▼
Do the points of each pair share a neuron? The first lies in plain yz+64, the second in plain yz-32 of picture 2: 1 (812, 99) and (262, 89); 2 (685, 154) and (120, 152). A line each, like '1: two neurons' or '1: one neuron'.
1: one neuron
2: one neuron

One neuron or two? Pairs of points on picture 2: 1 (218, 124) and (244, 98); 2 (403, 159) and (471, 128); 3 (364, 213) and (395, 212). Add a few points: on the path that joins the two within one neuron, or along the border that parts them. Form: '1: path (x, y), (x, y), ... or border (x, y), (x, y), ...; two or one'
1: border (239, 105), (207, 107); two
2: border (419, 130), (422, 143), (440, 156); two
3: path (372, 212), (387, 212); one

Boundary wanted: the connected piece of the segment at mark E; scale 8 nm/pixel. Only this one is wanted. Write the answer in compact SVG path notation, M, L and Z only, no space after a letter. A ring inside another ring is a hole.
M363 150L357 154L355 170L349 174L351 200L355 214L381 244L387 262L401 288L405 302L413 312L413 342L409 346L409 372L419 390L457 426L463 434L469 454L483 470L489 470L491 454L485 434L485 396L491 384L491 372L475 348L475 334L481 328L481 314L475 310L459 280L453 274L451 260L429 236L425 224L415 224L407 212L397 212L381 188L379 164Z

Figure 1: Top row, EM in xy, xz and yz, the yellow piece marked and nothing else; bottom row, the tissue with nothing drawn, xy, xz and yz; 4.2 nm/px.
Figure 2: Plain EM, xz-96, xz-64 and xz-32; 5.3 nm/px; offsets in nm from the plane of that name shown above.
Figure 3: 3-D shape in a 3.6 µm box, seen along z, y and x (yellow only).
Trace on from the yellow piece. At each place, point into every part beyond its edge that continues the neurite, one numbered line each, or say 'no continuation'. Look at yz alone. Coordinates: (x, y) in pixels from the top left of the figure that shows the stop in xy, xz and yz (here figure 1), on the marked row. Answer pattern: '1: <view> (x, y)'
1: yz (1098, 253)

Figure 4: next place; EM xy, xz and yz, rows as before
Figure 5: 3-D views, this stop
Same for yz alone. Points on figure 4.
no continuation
▲
WHAT YOU WILL DO.
Reproduce exactly, and only, the part of the listing above that begins at the line with "Figure 2: Plain" and goes on through the line with "Figure 3: 3-D".

RESULT FOR THIS EXERCISE.
Figure 2: Plain EM, xz-96, xz-64 and xz-32; 5.3 nm/px; offsets in nm from the plane of that name shown above.
Figure 3: 3-D shape in a 3.6 µm box, seen along z, y and x (yellow only).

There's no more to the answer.